Saturday, April 2, 2011

Should we observe rituals before cutting down a tree?

A customer came into my store yesterday wearing a tee-shirt with a picture of a tree through which there were three horizontal lines marked Past, Present and Future. 


 Image from Threadibles

The top, green part represents the condition of trees, and by implication, the condition of our planet in the past.  The middle bit represents their current declining circumstance and the bottom bit their fate if business as usual rules.

It prompted a conversation in which he and his wife lamented the chopping down of a native tree in their body-corporate managed residential complex.  This, the man said, with deep emotion, despite pleas not to.  He was feeling particularly discouraged about the fate of our environment but managed to ask me if I had an affinity for trees.

Do I ever!  I shared with him two things that reflect my affinity with trees.  The first was that, as a child, I spent countless hours sitting on my back doorstep absorbed in the presence of the graceful and majestic trees that lined the street by my house.  They were hours of deep solace for me during a time in my life when domestic violence and turmoil were a certain part of the daily diet.

The other thing that I shared which was more recent was a sight that literally stopped me in my tracks.  I was walking up a hill towards the main street when a truck went charging past with its burden of pine logs that had been cut, shaped and *treated*. 

The sight of those logs, taken from trees that had been castrated and left with no dignity filled me with anguish.  I stood still, reeling from the pain that I felt for those trees and their brutal treatment.  It is an image that I have not forgotten and that brought tears to my eyes even as I described it to my customer.

When some people speak of the spirit of trees, I have a sense of what they mean.  After all, all beings arise from the same source, the same power that pervades the entire universe.  I became interested in how these people relate to non-human forms such as trees, rocks, rivers and all the other aspects of nature that most of us ignore or simply take for granted. 
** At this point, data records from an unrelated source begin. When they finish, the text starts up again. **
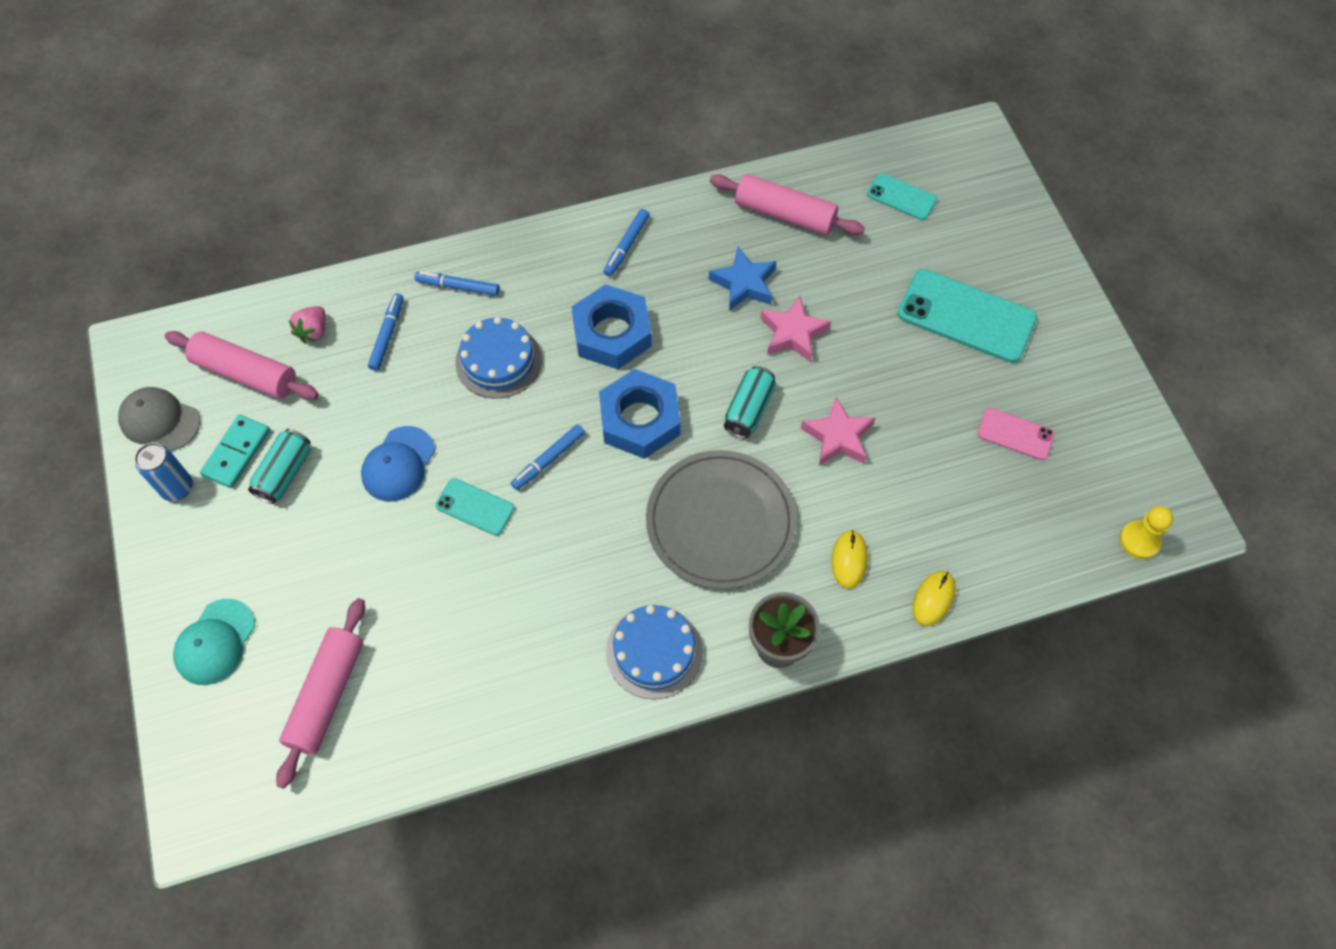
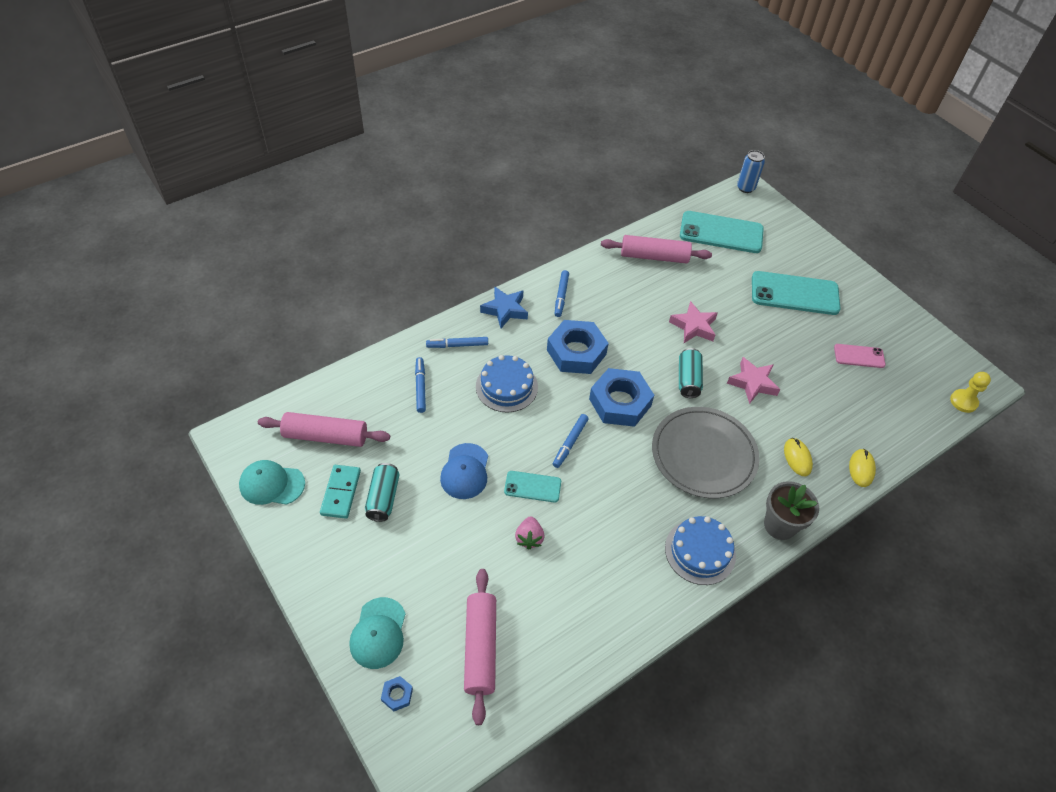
camera: 20 degrees left, 10 degrees down
(160, 421) = (272, 484): grey cap -> turquoise cap
(177, 488) = (304, 529): blue can -> blue can (745, 188)
(208, 723) = (397, 695): none -> blue nut
(313, 331) = (365, 397): pink strawberry -> pink strawberry (529, 538)
(744, 284) = (648, 303): blue star -> blue star (505, 310)
(901, 197) = (721, 232): turquoise phone -> turquoise phone, size x1.88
I've read about druidism and am fascinated by the relationships between humans and other life forms in various cultures.  I especially love finding out about the rituals that are practiced. 
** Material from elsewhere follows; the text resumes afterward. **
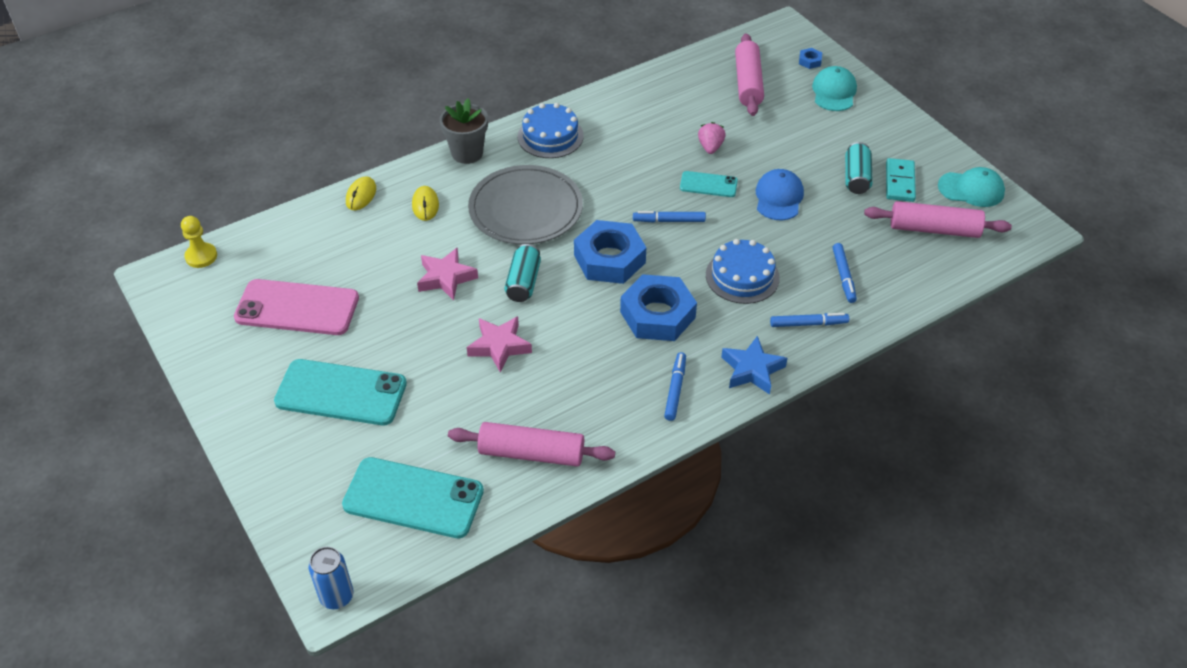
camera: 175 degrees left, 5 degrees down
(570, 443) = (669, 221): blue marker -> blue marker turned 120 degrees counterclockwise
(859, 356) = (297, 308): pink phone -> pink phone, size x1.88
I have long abandoned the crude distinctions that I was taught in school and university about *living* and *non-living* things as well as *intelligent* and, by implication, *unintelligent* life forms.

But my recent conversation at work prompted me to look up the rituals for tree-cutting and here's one that I found relating to the Lumads in the Philippines:

Lumads also observe rituals before cutting down trees especially if these are believed to be inhabited by powerful spirits. An example is the balete tree the cutting of which is prohibited as a rule. If the tree grows in a farm lot and it becomes necessary to cut it down, the farmer gives offerings to the spirit-dweller and interprets his response. If the offerings remain untouched it means the spirit has agreed to transfer to another tree and the tree may be felled. But if the offerings are scattered, it means the spirit has turned down the request to cut down his dwelling place.
 This is the full article, A Glimpse of Indegenous Resource Management.

Do you have an affinity with trees?
Do you believe that the same life force pervades all of life?
Do you think that a ritual for tree-cutting should be encouraged?